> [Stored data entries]
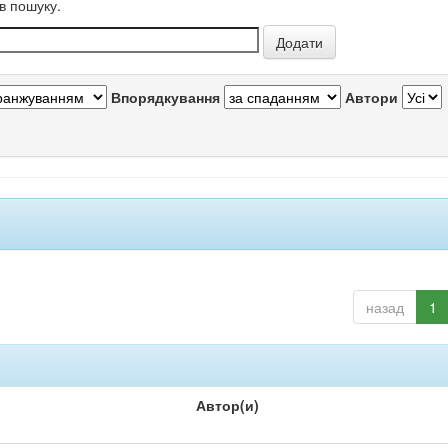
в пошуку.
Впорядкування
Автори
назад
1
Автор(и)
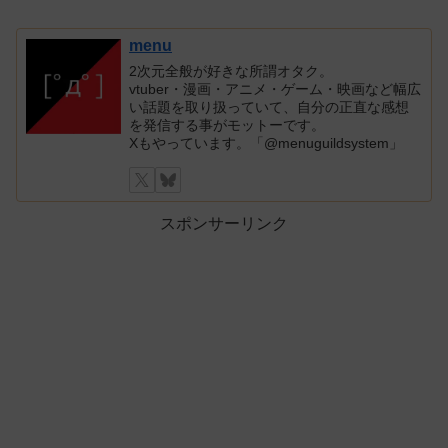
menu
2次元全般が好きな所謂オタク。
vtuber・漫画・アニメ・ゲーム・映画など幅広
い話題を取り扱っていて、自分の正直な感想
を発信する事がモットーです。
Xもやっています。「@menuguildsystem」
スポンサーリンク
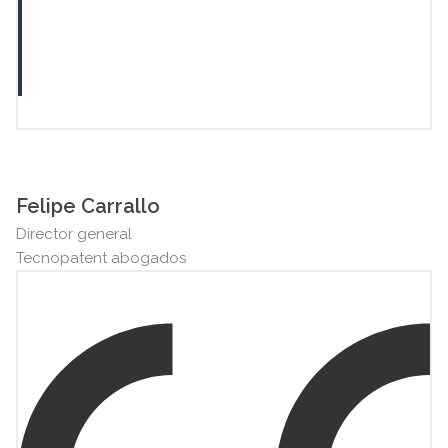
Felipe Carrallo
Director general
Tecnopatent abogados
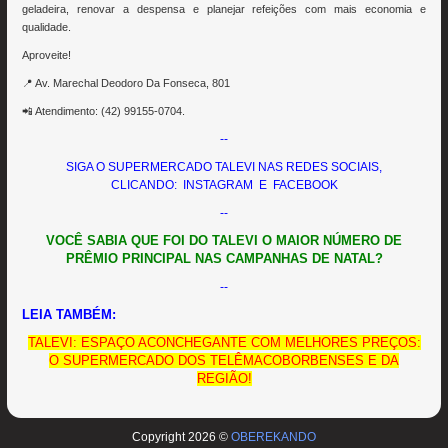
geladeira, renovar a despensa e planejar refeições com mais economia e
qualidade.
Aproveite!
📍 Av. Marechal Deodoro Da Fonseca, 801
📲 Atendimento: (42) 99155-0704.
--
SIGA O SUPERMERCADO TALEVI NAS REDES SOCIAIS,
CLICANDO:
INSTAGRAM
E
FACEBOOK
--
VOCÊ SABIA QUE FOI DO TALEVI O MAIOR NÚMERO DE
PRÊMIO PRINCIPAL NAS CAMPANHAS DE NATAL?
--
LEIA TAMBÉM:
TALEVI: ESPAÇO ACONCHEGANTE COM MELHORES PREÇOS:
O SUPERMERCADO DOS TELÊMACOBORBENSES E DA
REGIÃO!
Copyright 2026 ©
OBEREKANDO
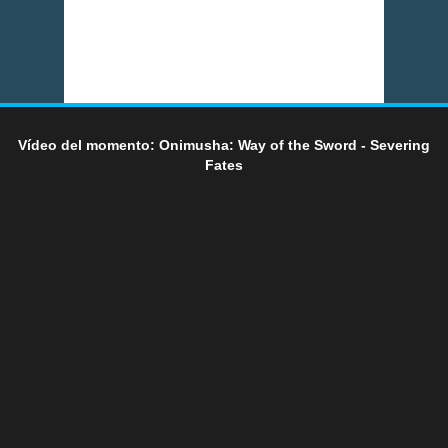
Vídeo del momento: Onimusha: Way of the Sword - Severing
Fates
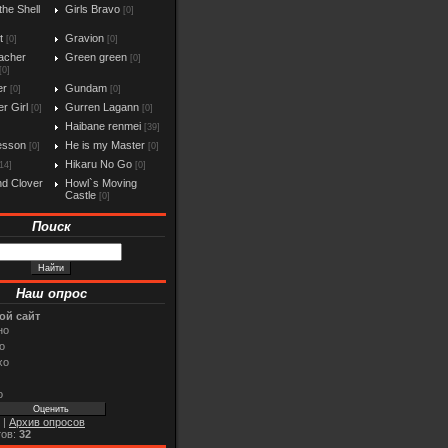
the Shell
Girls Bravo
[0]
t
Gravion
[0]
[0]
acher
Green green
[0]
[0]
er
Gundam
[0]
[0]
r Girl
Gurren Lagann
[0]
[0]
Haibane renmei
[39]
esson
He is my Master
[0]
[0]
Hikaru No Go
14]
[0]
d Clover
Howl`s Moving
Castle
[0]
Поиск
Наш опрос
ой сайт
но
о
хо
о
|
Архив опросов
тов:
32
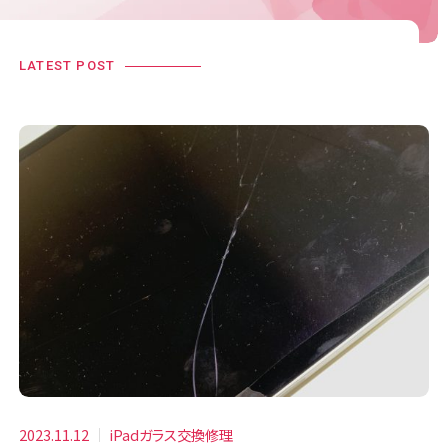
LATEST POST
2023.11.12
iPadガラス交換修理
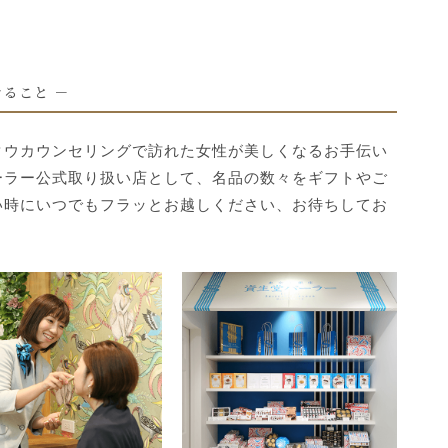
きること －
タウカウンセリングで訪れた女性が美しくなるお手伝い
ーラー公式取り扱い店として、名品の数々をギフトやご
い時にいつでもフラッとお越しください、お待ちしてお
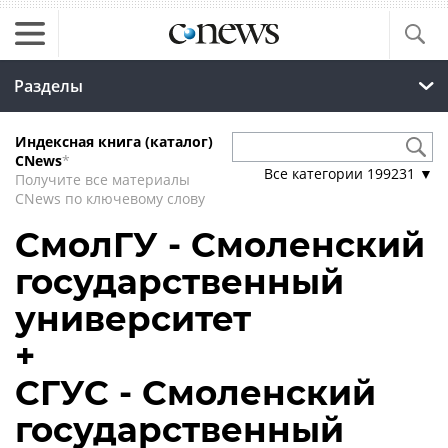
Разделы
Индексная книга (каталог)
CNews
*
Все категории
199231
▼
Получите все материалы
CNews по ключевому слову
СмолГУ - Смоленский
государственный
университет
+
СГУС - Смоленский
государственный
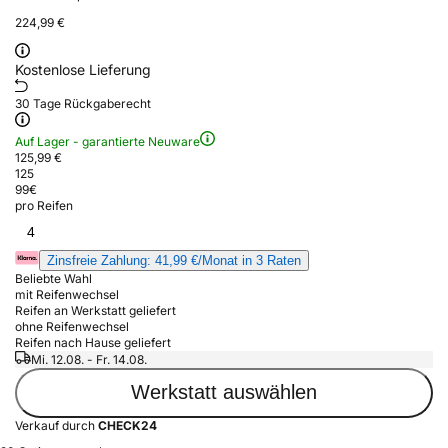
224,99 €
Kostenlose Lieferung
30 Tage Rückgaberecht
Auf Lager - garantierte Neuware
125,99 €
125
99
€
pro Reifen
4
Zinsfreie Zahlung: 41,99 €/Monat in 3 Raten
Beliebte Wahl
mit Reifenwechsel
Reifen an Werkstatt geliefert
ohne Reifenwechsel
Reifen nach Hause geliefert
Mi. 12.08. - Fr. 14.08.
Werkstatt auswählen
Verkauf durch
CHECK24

> [What is required]
Count the lines above that include the word "geliefert". Reply with that number alone.

> [Response]
2